The rest is history. After three of the worst penalties we are likely to see this year, Boca was out of the game: an elimination that was marked by an ongoing battle with police and security guards in the Estadio Mineirão tunnel, flying water dispensers and fire extinguishers and a night camped outside a Belo Horizonte police station as the culprits were forced to give statements to the authorities before being finally released on bail.
Unsurprisingly, Boca’s official reaction to events preferred to dwell on the injustice of VAR rather than the chaotic scenes that followed.
“Boca Juniors suffered in this Copa Libertadores match against Atlético Mineiro two inexplicable decisions annulling legal goals which destroyed the sportsmanship of the most prestigious tournament on the continent”, said Tuesday evening a statement signed by the president of the Jorge Amor Ameal club. “Today our members, fans, players and coaches have been injured in this crass way, with this malicious and biased use of VAR technology. The events mark something unprecedented, the only time a club has been eliminated. of the competition after winning both games of the draw.
That hyperbolic last sentence aside, and regardless of the allegations about past arbitration decisions, it’s hard not to objectively sympathize with Boca. Falling under the spell of VAR twice in as many games is unfortunate to say the least, although the two incidents, taken in isolation, were far from clear anyway. The real problem, setting aside the fantastic claims of malice and anti-Xeneize conspiracy, is one that continues to harass Argentine and South American football – those tasked with running it on the pitch are simply not up to the task.

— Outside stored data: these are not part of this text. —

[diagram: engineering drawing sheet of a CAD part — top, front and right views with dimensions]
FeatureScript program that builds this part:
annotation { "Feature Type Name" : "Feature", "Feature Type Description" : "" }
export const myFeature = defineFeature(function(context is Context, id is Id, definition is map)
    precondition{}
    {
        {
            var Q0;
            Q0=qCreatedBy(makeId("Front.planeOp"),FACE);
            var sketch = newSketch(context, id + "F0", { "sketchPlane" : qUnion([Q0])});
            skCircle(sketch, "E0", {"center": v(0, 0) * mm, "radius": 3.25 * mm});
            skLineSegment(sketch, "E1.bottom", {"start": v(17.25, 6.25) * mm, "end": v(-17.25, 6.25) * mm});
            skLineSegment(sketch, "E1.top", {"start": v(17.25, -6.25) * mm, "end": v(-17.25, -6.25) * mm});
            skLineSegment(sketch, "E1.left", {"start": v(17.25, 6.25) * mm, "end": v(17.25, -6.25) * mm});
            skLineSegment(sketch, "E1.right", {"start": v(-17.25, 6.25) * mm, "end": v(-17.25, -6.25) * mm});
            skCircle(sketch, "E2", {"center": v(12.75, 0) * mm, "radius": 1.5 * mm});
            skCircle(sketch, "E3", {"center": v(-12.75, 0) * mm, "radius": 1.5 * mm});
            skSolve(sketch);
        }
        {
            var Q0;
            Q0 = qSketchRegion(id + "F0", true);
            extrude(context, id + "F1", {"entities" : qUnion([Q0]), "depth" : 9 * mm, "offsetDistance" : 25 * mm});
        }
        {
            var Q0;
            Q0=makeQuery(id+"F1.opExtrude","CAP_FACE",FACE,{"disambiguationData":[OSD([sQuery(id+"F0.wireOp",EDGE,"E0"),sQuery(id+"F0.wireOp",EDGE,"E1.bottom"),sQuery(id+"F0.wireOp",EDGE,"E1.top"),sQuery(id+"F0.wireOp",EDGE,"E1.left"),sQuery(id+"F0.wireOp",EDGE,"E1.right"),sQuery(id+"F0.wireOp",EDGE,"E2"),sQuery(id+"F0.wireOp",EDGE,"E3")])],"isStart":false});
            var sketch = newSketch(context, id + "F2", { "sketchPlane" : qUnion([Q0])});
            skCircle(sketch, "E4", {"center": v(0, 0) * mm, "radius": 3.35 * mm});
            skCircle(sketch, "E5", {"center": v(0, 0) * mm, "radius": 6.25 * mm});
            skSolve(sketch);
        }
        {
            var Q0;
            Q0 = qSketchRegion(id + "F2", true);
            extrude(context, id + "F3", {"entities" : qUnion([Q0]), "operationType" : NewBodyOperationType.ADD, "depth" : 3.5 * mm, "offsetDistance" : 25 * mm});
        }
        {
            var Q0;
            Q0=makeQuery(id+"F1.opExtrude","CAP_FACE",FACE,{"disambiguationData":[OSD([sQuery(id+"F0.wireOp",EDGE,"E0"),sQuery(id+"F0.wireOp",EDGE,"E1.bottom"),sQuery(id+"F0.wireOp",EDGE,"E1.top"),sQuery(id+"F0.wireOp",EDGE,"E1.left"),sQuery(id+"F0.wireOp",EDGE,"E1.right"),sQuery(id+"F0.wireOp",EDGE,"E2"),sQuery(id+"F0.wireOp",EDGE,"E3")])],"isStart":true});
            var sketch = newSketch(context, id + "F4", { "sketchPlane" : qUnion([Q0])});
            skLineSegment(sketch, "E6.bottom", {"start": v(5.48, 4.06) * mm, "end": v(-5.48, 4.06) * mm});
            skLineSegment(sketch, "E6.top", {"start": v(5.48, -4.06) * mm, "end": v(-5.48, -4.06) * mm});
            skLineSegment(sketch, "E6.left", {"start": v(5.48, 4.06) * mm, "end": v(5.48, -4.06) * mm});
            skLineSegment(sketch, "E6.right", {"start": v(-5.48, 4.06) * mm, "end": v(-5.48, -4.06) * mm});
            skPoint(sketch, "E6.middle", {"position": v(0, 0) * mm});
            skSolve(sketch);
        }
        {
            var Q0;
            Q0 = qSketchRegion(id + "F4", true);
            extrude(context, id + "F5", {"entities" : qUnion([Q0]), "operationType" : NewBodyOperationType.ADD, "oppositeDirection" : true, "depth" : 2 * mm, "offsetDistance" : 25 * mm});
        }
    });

From the World Cup qualifiers in early June, through the Copa América and now the Libertadores, it has become clear that implementing VAR at the continental level poses more problems than it solves. From endless waits for decisions to mistakes as glaring as those that preceded technology – Boca’s uproar aside, Uruguay were denied a clear goal against Paraguay due to a non-existent offside and Cerro Porteño suffered an almost identical fate against Fluminense last week – and the prevailing feeling that any decision is worth harassing the referee in the hope that he will give in and turn to the cameras, the general opinion of the match officials are probably as weak as they have ever been. Perhaps the current fan ban is actually a blessing in disguise, because in this context it is easy to imagine how some of these decisions would have been received in the stands.
One can only hope that these serious issues are just starting pains for what is still a (relatively) new phenomenon, and that with practice and experience, referees and those stuck in the VAR booth become more proficient both with their decisions and, almost as important, how they are made and communicated to players and fans. That moment, however, seems far away, and as long as the current unease with officials persists, the prospect of horrific explosions like that of the Mineirão will remain a danger.